AIM OF THE TASK:
The data should be written out in full, exactly as it stands, and the pictures dropped.

INFORMATION:
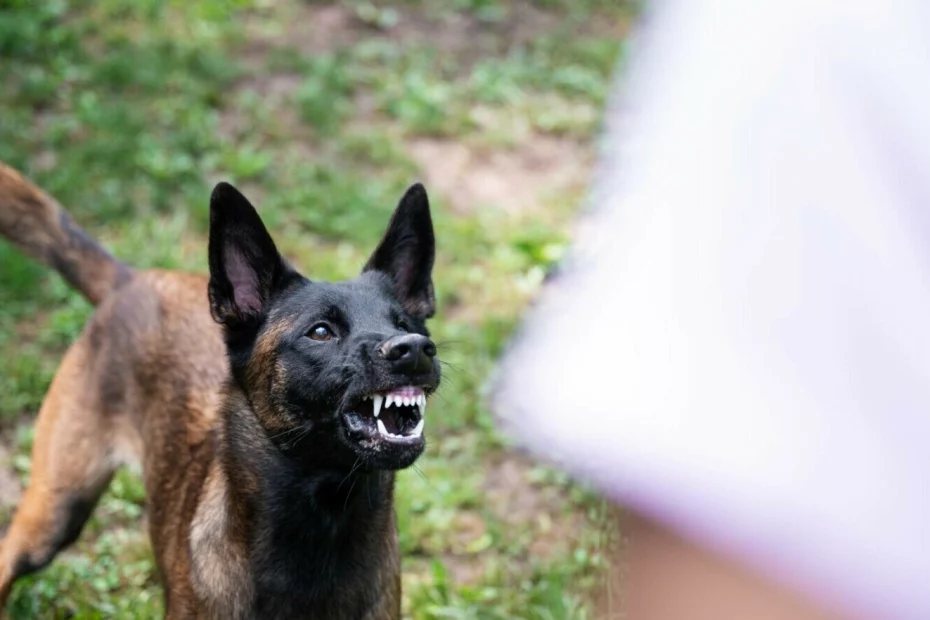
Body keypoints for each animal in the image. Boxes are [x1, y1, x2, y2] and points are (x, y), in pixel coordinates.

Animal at [0, 162, 440, 616]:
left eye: (405, 324)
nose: (414, 350)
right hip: (56, 508)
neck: (326, 516)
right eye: (321, 332)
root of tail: (131, 280)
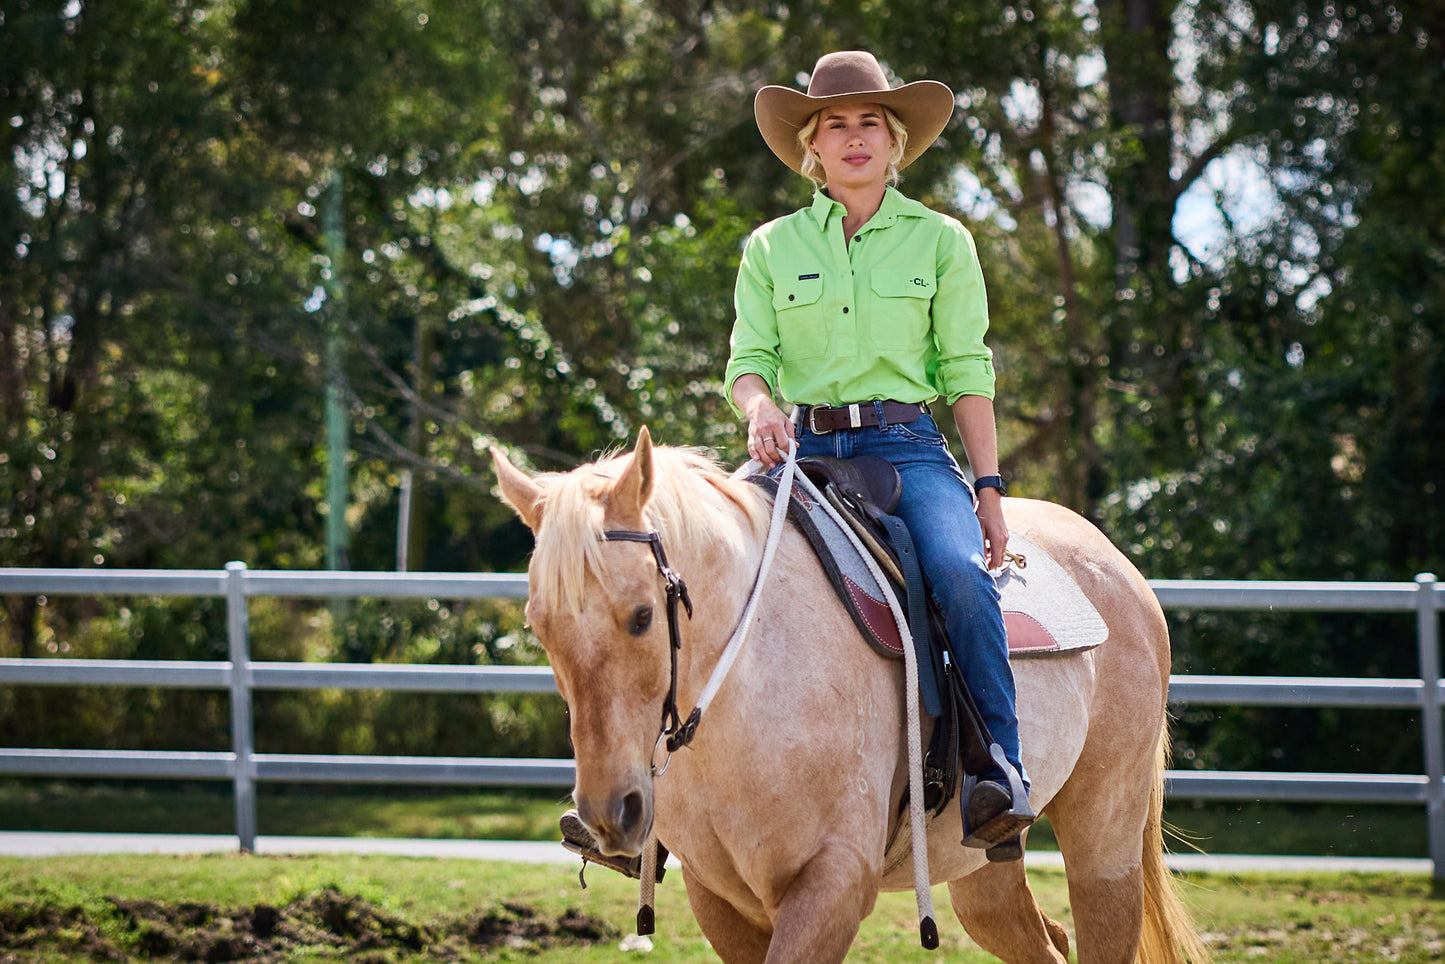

RESPONSE FOR THIS EXERCISE:
Body keypoints for each animal in the image. Boxes are [x1, y1, x2, y2] and points are (x, y), in pixel coordinates.

Animal at [0, 162, 440, 616]:
left eye: (405, 324)
nose: (414, 350)
right hip: (56, 508)
neck: (326, 516)
right eye: (321, 332)
root of tail: (131, 280)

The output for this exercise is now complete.